I am doing one paper on French Poetry. I have really appreciated French Poetry or studied it in such depth. As a child, I have come first in every recitation competition that I have taken part in. I have loved learning verses and sonnets. Some of them I still do remember, most of them lie forgotten. But I have never formally learnt poems in French.
And so it was, as part of the lecture on introduction to rythme and rime in the writing of poetry, we were doing Verlaine’s Chanson d’automne. That really was something. After we’d read it a couple of times, the lines just stuck in my head. And voila, there Iwas actually reciting a poem in French. I have treasured that moment. I never thought there would be a point in my life when I could recite a poem in French. And am thrilled to say the least. I am raring to go. I hope to be able to recite twenty poems (in French) by the end of the semester.
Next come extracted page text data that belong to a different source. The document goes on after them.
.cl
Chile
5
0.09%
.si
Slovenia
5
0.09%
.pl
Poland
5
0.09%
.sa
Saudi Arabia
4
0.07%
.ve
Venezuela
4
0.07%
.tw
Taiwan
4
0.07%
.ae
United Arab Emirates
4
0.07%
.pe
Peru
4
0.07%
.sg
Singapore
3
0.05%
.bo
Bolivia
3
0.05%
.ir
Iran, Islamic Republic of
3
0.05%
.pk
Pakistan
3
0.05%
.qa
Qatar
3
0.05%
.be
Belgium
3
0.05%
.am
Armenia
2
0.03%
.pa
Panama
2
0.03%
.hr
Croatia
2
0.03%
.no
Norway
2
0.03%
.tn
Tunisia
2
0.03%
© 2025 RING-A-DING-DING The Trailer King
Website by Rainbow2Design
Wednesday, January 9, 2008

Let me be


I have had enough…. Seriously…. More than just enough… Into my second year of my Master’s…. I’ve been in an education system since 1989… And I’ve had enough… I am not trying to say I have had enough of education…. Nor that am uninterested in pursuing my so called education…. But I’ve simply had enough of every single teacher telling me that I do not work hard enough. Laszy, casual, laid back, full of potential (but unwilling to work), work-shy… this sure will be one endless list. Every possible adjective has been used on me.
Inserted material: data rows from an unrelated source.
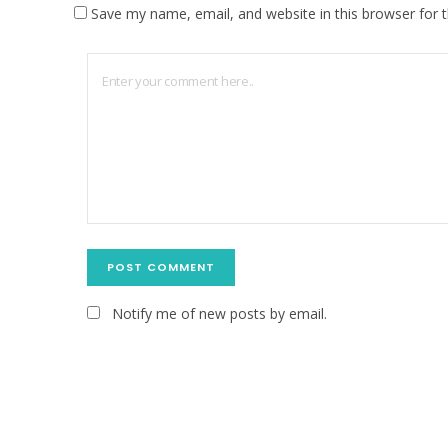
Save my name, email, and website in this browser for 
Notify me of new posts by email.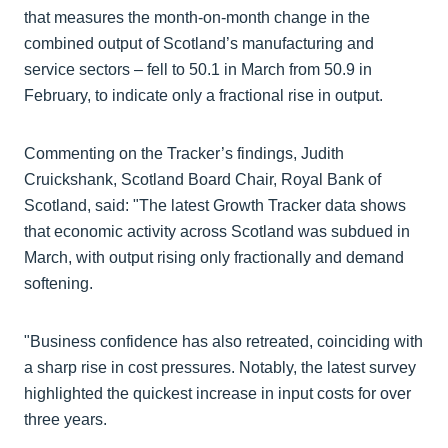
that measures the month-on-month change in the
combined output of Scotland’s manufacturing and
service sectors – fell to 50.1 in March from 50.9 in
February, to indicate only a fractional rise in output.
Commenting on the Tracker’s findings, Judith
Cruickshank, Scotland Board Chair, Royal Bank of
Scotland, said: "The latest Growth Tracker data shows
that economic activity across Scotland was subdued in
March, with output rising only fractionally and demand
softening.
"Business confidence has also retreated, coinciding with
a sharp rise in cost pressures. Notably, the latest survey
highlighted the quickest increase in input costs for over
three years.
Why are my teachers so unfair in what they have to say about me? I sometimes wonder if the whole lot of them have conspired against me ? Not that I personally have anything against any of my teachers. I love and respect all of them ( of course, some more than the others). I do know and understand that what they tell me should eventually help in building me up. I know that none of them is spiteful. Yet, it gets to me. I have heard the same thing over and over and over for the last eighteen years. I have been to four different institutions, taken a wide range of subjects but at the end of every course, all I get to hear is “You know, Asha, you have it in you. But you don’t bother to work hard.”“Excuse me, have what??? And if I do have it, why would I choose to be lazy???” . Now, I must admit that I have been plain lazy several times. But c’mon, I do work as well, when I ought to.

After a while this kind of talk wrecks you. I have begun to ask myself where am I heading? What is all this in aid of? Am I really that casual about everything? Does not my future concern me? There have been times (a lot of them), when I have put in a lot of hard work and not got the kind of results that people expect of me. Ah ! there lies the crux of this issue. I have no expectations or aspirations for myself. I am extremely content to be living at this period in time. I have been blessed with everything that I could possible ask for. I do not see the need to be somebody I do not in any case want to be. So just please let me be.